Aggressive and recurrent glioblastomas have been shown to contain a fraction of multipotent cells with extensive self-renewing properties that are likely to drive tumour growth. Angelo Vescovi and colleagues now show that bone morphogenetic proteins (BMPs) can block the growth of these brain-tumour-initiating cells (BTICs) and inhibit their ability to establish glioblastomas after transplantation.

BMPs direct normal brain stem cells towards an astroglial commitment, so the authors investigated whether they could also affect BTIC fate. They found that BMP4 and its cognate receptor are both expressed in glioblastoma cells, including the CD133+ subpopulation that is enriched in BTICs, and that the signalling pathway is functional, shown by the activation of the Smad signalling cascade. In vitro, BMP4 had a cytostatic effect on glioblastoma cells, reducing both their clonogenic index and growth rate, and inducing differentiation, as assessed by the detection of astroglial and neuronal markers. Remarkably, BMP4 reduced the subpopulation of glioblastoma cells that express CD133+ by almost 50%, indicating that it targets the BTIC compartment by inducing these cells to differentiate.

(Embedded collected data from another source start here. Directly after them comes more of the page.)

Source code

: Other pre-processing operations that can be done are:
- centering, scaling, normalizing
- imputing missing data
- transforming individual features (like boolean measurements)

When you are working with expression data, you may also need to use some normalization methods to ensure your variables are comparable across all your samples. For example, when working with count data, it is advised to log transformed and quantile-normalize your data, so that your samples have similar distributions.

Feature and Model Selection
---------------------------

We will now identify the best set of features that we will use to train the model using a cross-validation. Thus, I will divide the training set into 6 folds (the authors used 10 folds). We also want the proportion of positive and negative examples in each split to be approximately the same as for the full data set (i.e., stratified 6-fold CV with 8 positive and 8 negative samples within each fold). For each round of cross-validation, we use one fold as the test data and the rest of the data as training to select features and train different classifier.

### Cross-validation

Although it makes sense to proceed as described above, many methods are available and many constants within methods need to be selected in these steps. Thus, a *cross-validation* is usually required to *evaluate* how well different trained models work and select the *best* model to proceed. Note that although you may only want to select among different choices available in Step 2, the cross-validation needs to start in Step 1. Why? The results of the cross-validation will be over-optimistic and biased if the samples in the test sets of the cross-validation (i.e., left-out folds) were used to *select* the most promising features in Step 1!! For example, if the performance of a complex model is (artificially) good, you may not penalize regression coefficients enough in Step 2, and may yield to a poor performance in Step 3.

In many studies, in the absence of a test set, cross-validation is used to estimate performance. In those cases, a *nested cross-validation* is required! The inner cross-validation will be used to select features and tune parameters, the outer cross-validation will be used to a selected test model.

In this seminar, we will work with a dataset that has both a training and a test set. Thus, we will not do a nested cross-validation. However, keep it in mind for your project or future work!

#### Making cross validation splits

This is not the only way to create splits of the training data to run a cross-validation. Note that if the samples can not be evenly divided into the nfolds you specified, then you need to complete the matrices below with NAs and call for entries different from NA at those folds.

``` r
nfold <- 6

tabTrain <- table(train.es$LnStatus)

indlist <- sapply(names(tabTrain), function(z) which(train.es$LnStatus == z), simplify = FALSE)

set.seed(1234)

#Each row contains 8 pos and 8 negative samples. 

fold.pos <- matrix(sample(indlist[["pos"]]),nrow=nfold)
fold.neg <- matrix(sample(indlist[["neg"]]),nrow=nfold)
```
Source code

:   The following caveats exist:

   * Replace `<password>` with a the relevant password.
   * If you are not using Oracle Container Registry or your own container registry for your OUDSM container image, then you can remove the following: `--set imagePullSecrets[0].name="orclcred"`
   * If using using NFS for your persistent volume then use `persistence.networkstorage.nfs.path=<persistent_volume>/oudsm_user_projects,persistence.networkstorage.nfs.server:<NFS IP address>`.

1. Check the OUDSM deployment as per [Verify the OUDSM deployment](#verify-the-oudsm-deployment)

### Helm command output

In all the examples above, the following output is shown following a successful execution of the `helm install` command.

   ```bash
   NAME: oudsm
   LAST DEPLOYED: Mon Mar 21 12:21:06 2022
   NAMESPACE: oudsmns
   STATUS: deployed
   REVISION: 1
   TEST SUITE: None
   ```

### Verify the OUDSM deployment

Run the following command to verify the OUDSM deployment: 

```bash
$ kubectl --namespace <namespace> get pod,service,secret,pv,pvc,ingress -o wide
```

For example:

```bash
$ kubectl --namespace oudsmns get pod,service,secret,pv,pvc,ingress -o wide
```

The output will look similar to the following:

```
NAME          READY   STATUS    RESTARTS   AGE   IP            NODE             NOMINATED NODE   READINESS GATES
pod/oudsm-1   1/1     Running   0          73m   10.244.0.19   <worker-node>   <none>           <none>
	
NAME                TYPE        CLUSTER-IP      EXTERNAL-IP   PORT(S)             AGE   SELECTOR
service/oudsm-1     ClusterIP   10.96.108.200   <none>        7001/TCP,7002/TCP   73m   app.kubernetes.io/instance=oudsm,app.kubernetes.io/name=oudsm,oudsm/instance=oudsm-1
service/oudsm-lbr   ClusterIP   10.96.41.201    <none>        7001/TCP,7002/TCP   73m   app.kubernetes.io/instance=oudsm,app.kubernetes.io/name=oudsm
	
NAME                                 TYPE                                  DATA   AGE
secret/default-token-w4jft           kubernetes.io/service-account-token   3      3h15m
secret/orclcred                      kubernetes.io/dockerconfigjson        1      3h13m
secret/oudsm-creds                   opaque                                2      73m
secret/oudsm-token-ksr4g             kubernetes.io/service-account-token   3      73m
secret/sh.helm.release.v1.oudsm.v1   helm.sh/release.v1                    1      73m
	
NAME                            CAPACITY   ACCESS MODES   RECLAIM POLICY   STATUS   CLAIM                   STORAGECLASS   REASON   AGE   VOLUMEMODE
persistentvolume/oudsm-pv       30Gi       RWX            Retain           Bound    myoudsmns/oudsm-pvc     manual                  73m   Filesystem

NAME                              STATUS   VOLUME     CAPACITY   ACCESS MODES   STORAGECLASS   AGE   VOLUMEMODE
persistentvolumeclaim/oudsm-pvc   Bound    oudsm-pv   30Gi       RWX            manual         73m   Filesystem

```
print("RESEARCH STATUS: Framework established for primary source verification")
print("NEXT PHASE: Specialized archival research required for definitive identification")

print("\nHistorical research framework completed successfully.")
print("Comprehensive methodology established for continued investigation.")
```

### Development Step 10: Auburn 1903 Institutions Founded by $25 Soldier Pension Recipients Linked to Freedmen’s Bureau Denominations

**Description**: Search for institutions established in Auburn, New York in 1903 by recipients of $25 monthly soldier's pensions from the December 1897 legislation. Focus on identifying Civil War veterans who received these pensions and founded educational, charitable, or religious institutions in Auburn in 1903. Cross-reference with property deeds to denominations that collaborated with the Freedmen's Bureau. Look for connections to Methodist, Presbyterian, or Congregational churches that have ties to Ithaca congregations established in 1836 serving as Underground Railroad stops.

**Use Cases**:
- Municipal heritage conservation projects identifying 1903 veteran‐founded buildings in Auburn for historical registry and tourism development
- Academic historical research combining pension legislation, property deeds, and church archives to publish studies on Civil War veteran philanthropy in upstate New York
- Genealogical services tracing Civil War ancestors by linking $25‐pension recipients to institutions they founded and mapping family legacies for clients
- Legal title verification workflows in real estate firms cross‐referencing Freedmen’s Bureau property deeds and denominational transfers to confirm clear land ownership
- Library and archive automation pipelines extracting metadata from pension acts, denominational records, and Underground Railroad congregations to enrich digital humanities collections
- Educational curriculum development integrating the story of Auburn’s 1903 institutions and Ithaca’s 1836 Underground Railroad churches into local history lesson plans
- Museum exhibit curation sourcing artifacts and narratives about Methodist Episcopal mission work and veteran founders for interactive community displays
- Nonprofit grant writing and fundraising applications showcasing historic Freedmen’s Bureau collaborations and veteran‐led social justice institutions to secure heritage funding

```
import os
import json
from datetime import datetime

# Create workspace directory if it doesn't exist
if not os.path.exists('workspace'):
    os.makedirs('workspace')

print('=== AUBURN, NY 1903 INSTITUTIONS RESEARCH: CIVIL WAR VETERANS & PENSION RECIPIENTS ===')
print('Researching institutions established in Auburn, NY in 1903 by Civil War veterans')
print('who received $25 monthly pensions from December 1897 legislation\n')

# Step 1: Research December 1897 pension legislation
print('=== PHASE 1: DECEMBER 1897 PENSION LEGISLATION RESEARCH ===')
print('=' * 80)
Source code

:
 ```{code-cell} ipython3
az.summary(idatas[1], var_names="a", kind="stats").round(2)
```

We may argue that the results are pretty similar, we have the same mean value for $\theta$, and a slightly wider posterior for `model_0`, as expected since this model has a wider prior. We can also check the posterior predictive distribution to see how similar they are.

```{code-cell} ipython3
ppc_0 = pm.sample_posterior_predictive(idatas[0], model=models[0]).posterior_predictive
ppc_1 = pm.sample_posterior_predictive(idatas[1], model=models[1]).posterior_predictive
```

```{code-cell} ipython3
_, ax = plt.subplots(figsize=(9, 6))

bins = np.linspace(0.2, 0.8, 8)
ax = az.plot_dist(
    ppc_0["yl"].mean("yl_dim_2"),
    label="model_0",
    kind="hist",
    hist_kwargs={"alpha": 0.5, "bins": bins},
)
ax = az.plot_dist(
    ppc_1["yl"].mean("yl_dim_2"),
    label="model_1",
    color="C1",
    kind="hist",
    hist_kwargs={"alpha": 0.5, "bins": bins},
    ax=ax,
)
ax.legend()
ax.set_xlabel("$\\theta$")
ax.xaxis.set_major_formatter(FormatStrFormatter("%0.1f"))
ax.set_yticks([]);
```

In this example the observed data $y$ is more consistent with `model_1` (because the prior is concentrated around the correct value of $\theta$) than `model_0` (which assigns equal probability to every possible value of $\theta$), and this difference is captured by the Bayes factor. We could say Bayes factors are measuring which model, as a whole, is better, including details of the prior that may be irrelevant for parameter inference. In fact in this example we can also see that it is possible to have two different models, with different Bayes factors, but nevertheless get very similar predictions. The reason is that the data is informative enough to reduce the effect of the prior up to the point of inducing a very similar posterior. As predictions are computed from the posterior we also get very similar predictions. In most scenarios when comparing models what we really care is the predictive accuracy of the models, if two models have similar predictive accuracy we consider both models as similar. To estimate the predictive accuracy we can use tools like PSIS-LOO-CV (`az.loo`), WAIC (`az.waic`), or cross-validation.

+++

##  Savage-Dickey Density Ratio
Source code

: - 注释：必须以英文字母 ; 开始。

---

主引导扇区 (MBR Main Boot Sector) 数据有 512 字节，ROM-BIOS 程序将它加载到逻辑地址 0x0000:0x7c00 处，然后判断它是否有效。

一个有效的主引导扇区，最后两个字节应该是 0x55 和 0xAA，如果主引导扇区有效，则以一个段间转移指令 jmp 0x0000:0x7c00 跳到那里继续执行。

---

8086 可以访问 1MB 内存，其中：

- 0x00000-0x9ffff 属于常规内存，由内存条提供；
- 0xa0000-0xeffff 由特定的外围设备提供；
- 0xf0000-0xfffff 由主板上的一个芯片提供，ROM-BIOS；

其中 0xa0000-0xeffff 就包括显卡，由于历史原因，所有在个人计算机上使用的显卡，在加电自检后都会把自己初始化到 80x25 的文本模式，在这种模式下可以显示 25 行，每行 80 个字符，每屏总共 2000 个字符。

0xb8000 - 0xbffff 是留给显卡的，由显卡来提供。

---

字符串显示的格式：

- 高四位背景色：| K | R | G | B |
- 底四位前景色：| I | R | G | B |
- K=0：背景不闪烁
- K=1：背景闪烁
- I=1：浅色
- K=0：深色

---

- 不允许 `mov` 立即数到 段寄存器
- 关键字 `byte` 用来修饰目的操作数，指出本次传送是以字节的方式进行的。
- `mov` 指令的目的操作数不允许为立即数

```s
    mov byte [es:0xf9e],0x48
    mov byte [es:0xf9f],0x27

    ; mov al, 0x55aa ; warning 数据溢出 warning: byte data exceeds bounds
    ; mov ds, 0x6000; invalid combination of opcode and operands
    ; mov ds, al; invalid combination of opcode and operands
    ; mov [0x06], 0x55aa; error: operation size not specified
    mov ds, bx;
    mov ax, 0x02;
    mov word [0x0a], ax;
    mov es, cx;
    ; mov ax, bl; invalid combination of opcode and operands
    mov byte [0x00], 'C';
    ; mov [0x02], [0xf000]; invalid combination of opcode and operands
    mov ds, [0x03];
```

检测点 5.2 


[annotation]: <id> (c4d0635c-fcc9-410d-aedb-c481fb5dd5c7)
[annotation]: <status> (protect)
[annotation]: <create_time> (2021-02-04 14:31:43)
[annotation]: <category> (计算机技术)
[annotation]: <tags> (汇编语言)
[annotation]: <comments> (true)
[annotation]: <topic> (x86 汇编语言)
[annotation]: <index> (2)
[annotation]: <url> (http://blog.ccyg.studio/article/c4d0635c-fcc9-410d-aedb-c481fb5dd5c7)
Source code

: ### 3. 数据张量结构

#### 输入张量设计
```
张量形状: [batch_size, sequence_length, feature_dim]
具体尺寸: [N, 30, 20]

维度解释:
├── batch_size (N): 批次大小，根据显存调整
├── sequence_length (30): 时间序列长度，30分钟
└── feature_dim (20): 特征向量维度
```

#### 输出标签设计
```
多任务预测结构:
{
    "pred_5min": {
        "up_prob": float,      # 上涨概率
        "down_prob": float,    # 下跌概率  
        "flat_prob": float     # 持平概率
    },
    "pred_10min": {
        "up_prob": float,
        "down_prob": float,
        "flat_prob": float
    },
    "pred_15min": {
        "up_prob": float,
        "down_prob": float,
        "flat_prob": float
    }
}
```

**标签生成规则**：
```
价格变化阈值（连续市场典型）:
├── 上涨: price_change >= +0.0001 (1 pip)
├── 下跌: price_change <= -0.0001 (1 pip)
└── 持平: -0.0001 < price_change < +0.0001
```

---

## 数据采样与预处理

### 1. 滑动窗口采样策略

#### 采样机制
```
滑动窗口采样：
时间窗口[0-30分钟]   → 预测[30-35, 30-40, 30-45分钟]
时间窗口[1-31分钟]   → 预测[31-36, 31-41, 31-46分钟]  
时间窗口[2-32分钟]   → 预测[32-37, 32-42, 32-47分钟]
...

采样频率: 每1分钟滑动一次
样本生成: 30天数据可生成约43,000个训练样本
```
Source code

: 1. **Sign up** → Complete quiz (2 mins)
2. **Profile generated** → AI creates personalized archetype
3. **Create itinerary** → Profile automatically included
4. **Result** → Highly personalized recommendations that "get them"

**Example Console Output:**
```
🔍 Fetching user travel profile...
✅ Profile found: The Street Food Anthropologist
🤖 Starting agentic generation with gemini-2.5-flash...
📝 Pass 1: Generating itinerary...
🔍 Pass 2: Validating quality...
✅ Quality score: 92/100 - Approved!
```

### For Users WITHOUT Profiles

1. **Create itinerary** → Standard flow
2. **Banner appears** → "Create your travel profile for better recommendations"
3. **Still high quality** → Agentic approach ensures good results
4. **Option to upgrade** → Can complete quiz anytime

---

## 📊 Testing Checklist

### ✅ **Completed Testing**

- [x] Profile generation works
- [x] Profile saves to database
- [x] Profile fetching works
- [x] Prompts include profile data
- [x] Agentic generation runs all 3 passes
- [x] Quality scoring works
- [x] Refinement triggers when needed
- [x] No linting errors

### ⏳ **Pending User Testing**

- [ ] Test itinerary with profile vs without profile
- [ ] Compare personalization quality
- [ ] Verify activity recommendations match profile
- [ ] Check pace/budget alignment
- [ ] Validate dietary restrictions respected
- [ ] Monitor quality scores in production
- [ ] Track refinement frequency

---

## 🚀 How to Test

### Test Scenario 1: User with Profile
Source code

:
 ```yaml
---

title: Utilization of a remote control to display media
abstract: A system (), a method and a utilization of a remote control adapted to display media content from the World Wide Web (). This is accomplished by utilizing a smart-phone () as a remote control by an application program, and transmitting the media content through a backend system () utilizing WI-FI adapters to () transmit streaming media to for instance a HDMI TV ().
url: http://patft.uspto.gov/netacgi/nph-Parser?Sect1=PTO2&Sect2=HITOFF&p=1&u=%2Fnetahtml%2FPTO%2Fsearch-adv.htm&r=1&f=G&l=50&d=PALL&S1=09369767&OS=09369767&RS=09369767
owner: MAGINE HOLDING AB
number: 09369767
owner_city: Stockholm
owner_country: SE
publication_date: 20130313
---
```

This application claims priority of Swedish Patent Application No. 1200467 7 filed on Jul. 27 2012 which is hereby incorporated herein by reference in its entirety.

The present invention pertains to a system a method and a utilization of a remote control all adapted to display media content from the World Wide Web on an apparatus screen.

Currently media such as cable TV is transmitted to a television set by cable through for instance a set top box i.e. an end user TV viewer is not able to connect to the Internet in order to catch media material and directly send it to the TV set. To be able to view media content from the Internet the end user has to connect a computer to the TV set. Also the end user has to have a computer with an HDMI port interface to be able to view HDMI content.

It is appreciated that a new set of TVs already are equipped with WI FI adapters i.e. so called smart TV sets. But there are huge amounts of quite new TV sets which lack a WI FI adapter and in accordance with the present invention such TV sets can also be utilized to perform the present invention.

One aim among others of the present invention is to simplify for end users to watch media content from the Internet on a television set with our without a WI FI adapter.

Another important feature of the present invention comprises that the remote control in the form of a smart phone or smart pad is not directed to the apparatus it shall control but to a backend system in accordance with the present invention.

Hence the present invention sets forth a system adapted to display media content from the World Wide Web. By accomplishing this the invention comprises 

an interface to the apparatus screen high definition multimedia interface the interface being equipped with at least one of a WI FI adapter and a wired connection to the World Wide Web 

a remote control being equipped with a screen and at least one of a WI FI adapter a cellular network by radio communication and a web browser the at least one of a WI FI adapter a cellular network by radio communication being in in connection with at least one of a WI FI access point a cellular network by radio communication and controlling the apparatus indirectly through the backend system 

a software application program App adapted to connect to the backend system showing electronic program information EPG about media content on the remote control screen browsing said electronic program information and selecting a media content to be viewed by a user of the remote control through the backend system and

The authors then tested whether BMP4 could also affect the tumorigenic BTIC pool in vivo. They pre-treated CD133+ glioblastoma cells with BMP4 and injected them into immunodeficient mice. Strikingly, BMP4-treated cells did not form invasive tumours, but only small delimited lesions, whereas all mice injected with untreated cells developed large tumours and died after just a few months. BMP4 was also delivered either during or after the injection of glioblastoma cells, and in both cases it blocked tumour development and significantly increased survival compared with control mice.

Therefore, BMP4 is a promising candidate for new strategies against malignant glioblastomas — inducing differentiation rather than killing the tumour-initiating cells.